### 練習問題
1. クラウドサービスの文章から、「PaaS(Platform as a」から「ニアは重宝するサービスです。」までの部分を一字一句変えずに書き写してください。
2. クラウドサービスの文章の続きを、最後の文のあとから書き足してください。

### 課題文

PaaS(Platform as a Service)
PaaS(パース)とは、Platform as a Serviceの頭文字をとった言葉で、開発環境を提供するクラウドサービスです。
「開発環境=プラットフォーム」を提供する「サービス」 ということですね。
「開発環境まで整えておくから自由に開発していいよ。」という開発者向けのサービスです。
例えば、「AWS」や「Microsoft Azure」といったサービスがPaaSに当たります。
開発環境をクラウド上に簡単に構築できるため、Web系のエンジニアは重宝するサービスです。
SaaS(Softwear as a Service)
SaaS(サース)とは、Softwear as a Serviceの頭文字をとった言葉で、ソフトウェアを提供するクラウドサービスです。
「ソフトウェア≒アプリケーション」を提供する「サービス」 ということですね。
「こんな機能あります。どうぞお使いください。」という一般ユーザー向けのサービスです。
例えば、「Gmail」や「iCloud」といったサービスがSaaSに当たります。
SaaSの利用者は、開発環境やインフラとはあまり関係ないように思えます。

### 提示された項目
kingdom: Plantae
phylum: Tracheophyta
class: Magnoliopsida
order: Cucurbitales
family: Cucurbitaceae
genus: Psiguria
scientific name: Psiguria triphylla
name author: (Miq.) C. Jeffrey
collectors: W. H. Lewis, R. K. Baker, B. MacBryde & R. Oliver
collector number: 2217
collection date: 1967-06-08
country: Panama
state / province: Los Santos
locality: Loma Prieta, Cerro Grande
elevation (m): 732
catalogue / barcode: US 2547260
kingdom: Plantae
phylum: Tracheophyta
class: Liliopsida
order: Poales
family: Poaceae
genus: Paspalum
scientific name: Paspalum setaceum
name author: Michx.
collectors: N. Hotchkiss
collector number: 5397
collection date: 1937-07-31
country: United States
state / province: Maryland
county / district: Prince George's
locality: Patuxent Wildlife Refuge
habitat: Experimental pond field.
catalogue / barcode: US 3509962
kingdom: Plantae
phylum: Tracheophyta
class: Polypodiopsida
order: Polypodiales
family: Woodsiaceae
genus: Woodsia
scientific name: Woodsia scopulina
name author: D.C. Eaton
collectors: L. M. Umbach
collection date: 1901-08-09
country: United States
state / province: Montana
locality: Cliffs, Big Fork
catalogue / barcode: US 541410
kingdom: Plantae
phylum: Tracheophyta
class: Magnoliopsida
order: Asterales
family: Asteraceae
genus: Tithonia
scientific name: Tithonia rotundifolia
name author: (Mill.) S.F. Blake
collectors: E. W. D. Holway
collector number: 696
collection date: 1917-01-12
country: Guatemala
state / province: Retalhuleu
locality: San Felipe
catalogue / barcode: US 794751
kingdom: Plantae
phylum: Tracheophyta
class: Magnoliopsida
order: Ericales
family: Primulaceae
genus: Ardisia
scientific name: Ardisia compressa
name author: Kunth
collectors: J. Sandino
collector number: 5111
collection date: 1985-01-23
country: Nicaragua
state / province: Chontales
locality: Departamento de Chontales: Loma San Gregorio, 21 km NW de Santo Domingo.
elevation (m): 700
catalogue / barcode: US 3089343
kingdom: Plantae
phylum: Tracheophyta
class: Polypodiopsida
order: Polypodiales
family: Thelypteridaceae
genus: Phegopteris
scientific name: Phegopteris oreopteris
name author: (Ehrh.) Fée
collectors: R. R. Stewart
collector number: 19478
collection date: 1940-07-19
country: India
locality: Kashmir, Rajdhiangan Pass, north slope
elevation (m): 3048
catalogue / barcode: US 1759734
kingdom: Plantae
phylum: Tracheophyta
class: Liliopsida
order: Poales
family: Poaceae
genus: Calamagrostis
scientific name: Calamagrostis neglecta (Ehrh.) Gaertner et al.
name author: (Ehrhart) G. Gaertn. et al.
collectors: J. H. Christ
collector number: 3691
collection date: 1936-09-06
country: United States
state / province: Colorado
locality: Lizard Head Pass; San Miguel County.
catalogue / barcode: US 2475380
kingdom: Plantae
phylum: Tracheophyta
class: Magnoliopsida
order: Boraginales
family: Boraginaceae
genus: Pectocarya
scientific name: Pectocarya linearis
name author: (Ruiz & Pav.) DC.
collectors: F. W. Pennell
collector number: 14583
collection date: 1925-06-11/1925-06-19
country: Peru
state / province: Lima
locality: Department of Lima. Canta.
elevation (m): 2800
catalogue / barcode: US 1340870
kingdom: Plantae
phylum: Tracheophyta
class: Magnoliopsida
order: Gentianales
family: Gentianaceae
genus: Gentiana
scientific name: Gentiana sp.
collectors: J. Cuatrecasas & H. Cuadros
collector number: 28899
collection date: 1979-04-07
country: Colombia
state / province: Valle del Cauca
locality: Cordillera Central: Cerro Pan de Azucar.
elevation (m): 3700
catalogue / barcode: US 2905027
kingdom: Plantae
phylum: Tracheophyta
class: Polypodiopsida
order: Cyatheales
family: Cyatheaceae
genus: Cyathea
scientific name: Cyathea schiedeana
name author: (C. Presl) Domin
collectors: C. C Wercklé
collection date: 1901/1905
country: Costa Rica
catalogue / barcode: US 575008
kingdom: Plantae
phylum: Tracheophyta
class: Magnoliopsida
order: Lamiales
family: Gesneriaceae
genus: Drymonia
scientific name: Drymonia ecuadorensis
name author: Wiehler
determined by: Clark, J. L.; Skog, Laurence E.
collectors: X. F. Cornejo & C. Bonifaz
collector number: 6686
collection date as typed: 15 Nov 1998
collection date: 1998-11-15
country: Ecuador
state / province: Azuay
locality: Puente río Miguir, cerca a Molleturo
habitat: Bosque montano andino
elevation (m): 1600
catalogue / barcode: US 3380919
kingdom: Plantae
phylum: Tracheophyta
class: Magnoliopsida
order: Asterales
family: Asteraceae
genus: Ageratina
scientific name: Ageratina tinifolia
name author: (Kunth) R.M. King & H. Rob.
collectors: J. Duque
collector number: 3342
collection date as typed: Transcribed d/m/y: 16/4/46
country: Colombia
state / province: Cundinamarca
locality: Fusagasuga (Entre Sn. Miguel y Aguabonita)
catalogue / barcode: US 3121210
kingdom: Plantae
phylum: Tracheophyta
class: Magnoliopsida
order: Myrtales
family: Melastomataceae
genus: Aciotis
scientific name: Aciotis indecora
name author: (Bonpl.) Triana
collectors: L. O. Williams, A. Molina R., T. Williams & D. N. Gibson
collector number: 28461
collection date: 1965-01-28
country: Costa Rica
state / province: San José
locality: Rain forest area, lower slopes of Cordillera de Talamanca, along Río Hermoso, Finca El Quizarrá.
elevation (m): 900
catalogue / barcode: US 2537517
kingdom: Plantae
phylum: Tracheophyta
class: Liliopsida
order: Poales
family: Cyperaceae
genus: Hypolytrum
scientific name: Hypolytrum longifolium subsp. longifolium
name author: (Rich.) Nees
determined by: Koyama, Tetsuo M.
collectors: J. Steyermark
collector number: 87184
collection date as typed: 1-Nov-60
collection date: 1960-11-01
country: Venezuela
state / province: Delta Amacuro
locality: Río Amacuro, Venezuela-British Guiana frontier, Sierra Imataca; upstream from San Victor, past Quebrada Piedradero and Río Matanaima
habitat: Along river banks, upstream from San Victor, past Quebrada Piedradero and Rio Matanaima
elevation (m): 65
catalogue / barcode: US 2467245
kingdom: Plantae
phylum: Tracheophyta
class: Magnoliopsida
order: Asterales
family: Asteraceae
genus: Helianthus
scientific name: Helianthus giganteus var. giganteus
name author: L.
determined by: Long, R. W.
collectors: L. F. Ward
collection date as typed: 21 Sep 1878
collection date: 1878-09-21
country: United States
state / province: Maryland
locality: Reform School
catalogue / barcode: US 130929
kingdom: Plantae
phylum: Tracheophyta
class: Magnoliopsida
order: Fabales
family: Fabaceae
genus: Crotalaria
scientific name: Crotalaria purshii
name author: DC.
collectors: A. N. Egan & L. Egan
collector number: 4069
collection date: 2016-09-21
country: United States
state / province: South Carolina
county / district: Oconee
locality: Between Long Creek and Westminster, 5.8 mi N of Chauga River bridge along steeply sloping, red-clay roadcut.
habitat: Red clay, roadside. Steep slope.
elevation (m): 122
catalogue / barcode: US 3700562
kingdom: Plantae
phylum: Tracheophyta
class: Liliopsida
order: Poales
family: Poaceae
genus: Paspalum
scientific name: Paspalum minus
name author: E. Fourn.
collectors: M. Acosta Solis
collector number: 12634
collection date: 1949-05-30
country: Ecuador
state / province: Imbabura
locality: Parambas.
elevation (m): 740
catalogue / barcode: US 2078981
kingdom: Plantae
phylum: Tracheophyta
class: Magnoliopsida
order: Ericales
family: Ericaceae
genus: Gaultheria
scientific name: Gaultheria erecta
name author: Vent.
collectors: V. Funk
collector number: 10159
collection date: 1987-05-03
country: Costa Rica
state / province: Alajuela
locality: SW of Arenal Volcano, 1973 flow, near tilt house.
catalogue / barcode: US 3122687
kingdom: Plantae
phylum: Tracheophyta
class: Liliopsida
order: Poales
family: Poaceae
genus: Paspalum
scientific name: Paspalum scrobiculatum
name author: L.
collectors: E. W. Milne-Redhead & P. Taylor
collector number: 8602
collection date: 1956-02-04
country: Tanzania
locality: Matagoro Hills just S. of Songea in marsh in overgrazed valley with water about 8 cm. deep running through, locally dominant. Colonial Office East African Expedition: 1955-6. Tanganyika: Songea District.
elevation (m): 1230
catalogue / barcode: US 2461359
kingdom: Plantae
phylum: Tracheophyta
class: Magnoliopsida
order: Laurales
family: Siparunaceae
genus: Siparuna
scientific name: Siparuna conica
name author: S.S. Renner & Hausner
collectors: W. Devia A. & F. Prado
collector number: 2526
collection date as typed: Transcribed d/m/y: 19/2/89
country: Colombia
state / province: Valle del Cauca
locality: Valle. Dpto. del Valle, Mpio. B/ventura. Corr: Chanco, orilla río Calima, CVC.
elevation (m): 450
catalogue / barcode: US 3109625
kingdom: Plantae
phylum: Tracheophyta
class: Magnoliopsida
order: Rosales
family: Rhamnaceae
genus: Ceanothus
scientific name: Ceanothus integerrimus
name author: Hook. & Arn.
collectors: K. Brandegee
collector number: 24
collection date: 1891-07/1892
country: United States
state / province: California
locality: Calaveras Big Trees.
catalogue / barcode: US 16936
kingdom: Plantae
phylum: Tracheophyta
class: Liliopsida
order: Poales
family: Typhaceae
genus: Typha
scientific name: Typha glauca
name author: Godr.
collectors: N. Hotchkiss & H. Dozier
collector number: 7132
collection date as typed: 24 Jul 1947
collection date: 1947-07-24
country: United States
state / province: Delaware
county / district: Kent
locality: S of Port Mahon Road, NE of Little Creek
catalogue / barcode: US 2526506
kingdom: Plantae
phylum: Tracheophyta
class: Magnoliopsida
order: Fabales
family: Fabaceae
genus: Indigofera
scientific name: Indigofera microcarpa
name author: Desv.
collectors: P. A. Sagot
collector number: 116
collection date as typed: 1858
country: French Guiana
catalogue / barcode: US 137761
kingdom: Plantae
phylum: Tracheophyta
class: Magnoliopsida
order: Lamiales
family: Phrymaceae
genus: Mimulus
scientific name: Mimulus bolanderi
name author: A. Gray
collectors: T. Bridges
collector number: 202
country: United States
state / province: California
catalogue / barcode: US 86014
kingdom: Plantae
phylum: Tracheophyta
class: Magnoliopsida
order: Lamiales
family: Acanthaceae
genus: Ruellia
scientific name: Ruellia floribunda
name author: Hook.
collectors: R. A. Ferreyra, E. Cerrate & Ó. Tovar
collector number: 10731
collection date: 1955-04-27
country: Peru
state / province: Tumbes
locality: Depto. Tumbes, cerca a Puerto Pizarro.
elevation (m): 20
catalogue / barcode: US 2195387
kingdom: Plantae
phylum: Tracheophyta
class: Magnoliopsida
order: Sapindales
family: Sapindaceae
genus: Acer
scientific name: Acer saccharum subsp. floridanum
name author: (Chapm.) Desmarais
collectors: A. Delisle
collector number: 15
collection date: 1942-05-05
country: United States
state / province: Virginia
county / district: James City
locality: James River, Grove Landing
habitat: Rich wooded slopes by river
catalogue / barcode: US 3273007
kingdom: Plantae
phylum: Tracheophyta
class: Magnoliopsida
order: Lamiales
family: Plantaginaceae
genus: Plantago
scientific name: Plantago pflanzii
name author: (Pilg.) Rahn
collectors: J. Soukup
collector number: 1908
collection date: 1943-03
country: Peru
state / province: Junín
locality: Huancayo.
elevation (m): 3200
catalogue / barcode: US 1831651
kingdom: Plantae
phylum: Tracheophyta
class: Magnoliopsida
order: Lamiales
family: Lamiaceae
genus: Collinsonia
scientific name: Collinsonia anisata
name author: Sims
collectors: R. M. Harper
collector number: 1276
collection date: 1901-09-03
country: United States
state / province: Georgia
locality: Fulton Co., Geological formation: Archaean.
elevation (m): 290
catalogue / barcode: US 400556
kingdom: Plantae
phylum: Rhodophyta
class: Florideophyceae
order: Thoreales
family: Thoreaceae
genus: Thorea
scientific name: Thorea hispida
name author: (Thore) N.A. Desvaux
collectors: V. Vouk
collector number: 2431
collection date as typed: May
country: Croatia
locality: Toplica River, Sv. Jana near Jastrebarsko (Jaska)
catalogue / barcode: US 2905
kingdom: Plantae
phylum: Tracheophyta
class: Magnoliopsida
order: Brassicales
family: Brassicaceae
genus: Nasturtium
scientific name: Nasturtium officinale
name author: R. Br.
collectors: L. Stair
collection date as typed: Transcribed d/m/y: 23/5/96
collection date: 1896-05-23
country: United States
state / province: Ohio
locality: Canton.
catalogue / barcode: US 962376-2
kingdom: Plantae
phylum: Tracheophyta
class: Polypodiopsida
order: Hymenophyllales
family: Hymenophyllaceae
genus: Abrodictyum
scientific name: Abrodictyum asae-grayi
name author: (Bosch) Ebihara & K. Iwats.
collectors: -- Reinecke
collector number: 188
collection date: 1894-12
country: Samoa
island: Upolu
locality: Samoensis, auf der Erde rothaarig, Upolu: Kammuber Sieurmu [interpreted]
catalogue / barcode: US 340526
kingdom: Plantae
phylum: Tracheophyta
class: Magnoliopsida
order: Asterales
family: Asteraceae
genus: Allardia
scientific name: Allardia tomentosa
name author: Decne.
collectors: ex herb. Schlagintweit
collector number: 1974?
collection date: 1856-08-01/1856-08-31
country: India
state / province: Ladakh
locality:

### 練習問題の解答
1.
PaaS(Platform as a Service)
PaaS(パース)とは、Platform as a Serviceの頭文字をとった言葉で、開発環境を提供するクラウドサービスです。
「開発環境=プラットフォーム」を提供する「サービス」 ということですね。
「開発環境まで整えておくから自由に開発していいよ。」という開発者向けのサービスです。
例えば、「AWS」や「Microsoft Azure」といったサービスがPaaSに当たります。
開発環境をクラウド上に簡単に構築できるため、Web系のエンジニアは重宝するサービスです。

2.
より、一般向けのサービスというイメージです。
クラウドのメリット
クラウドの技術は、私たちの生活に大いに役立っています。
ここでは主に「SaaS」(一般向けのクラウドサービス)のメリットについて紹介していきます。
いろんな機器からアクセスが可能
クラウド上でデータを管理すると「いろんな機器からのアクセスが可能」というメリットがあります。例えば、
- 家のパソコンからでも職場のパソコンからでもアクセス可能
- デスクトップPCからでもノートPCからでもスマホからでもアクセス可能
といったように、「異なる機器で同一のデータにアクセスできる」、もしくは「複数人で共有できる」といった利点があります。
このいい例として、「Google Drive」があります。
Google Driveは同じGoogleアカウントでログインすれば、違う端末でも同じデータを見れます。
また、複数人で共有できるというメリットもあります。
めちゃくちゃ使いやすいですね。
こんな風に、クラウド上でデータを管理すると、「いろんな機器からのアクセスが可能」になるのです。
この特徴を全面的に利用すれば、端末を変えるときのデータ移行が必要なくなります。
だって、データがあるのは端末内じゃなくて、クラウド上なのですからね。
クラウド上にデータを置いておくのって結構便利。これからはもっとクラウド化が進んでいくのかもしれませんね。
保存容量を気にしなくていい
クラウドのメリットに「保存容量を気にしなくていい」ということが挙げられます。
これは、クラウドサービスの多くが、後からデータ容量を増やせるからです。
もし自分のパソコンの容量が限界まで達してしまったら、外付けのハードディスクを買うか、ストレージを交換しなくてはいけません。
スマホの場合であれば、そのようなことがしにくいですね。
ですが、クラウドのサービスは、後からデータ容量を増やしたり減らしたりといったことがスムーズに行えます。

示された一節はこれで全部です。